# What is required
Print nothing but the lines below starting at the line that holds "utility pole (562,63,571,161), 1250.0" and ending at the line that holds "firefighter in helmet (399,183,416,201), 556.7", including both, each exactly as written.

(Excerpts from a dataset)
=-=-=-=-=

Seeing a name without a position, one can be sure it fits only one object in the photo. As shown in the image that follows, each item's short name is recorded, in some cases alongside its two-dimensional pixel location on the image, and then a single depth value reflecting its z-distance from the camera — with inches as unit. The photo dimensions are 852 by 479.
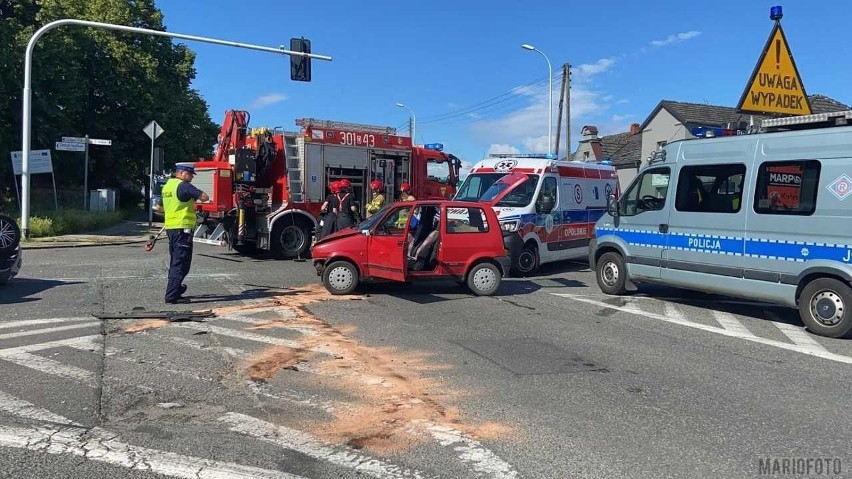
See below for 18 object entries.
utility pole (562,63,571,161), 1250.0
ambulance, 478.6
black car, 368.5
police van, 288.5
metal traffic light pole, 636.1
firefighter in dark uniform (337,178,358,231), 503.5
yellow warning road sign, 428.5
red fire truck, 556.1
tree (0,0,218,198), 943.7
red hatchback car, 372.5
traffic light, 711.7
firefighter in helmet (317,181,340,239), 510.3
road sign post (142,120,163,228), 792.9
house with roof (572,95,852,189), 1368.1
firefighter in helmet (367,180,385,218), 514.9
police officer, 340.0
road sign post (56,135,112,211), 741.3
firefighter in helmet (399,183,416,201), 556.7
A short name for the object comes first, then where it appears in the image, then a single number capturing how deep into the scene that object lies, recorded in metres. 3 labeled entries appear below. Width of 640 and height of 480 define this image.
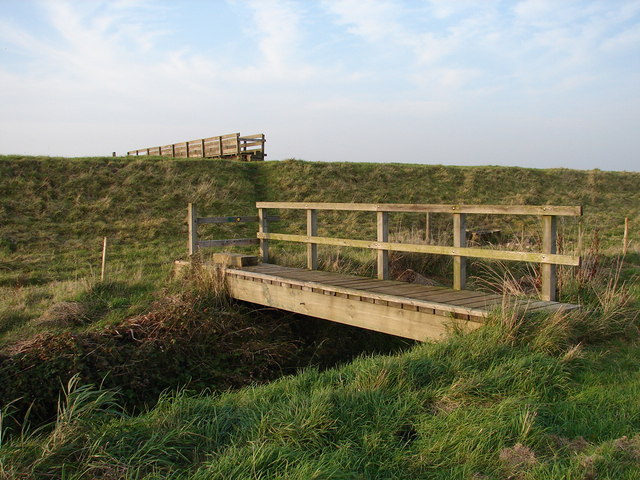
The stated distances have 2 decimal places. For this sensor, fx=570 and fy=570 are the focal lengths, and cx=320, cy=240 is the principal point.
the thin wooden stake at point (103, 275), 11.10
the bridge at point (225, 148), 29.36
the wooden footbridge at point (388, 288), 6.13
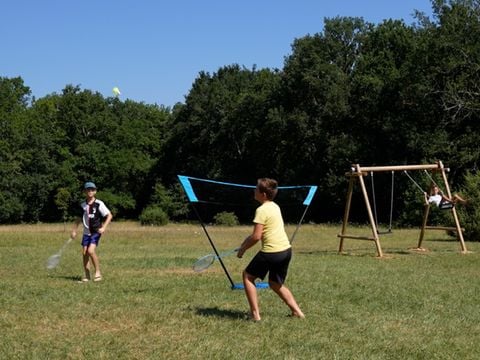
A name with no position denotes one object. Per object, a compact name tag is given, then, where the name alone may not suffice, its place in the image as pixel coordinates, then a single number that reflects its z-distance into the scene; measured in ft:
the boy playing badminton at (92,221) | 38.63
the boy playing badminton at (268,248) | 25.23
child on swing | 60.75
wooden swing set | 58.34
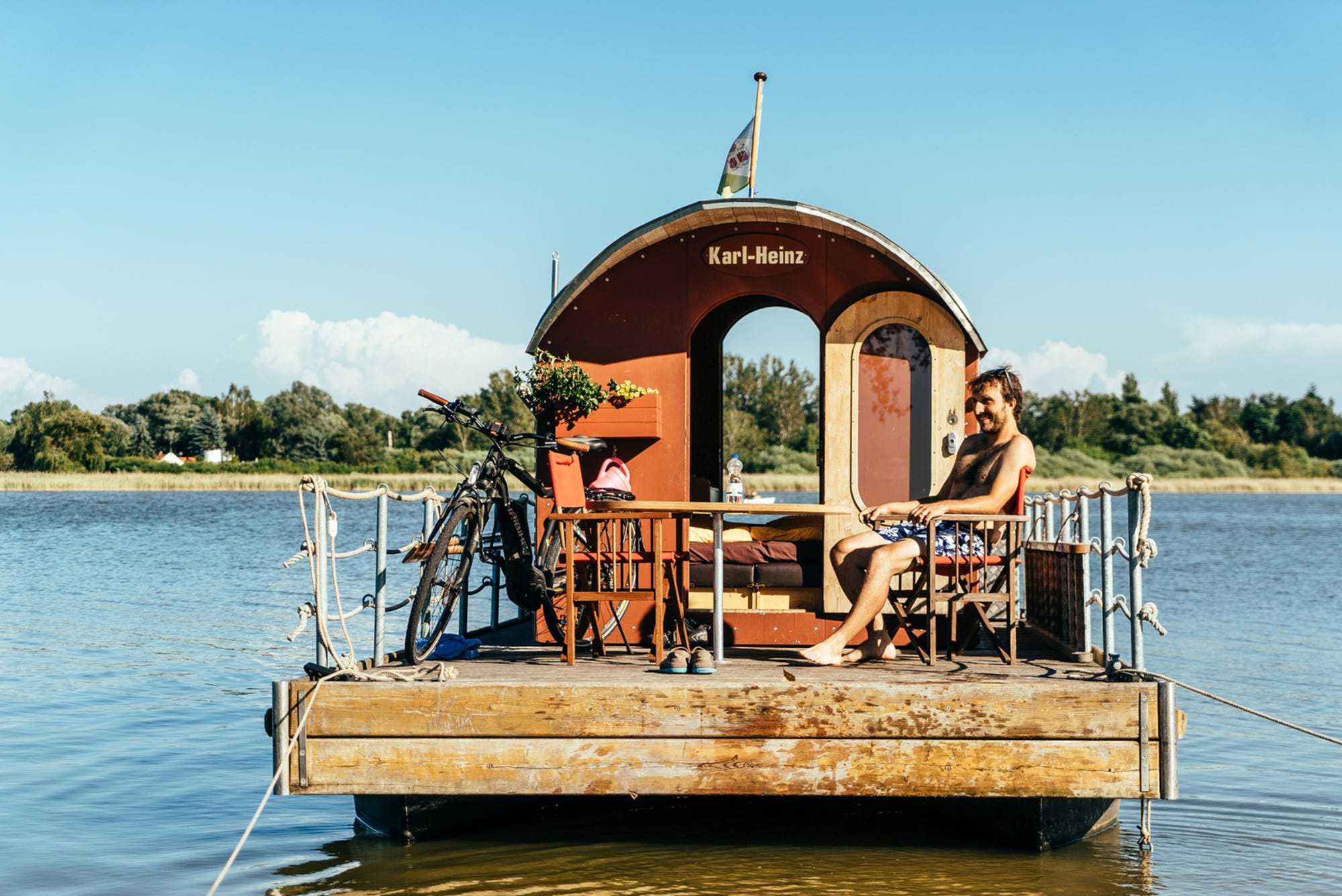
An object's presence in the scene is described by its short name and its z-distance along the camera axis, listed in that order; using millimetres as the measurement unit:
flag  9281
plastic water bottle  9258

=-=-=-=-=

# Answer section
utility pole (562,63,571,161), 1250.0
ambulance, 478.6
black car, 368.5
police van, 288.5
metal traffic light pole, 636.1
firefighter in dark uniform (337,178,358,231), 503.5
yellow warning road sign, 428.5
red fire truck, 556.1
tree (0,0,218,198), 943.7
red hatchback car, 372.5
traffic light, 711.7
firefighter in helmet (317,181,340,239), 510.3
road sign post (142,120,163,228), 792.9
house with roof (572,95,852,189), 1368.1
firefighter in helmet (367,180,385,218), 514.9
police officer, 340.0
road sign post (56,135,112,211), 741.3
firefighter in helmet (399,183,416,201), 556.7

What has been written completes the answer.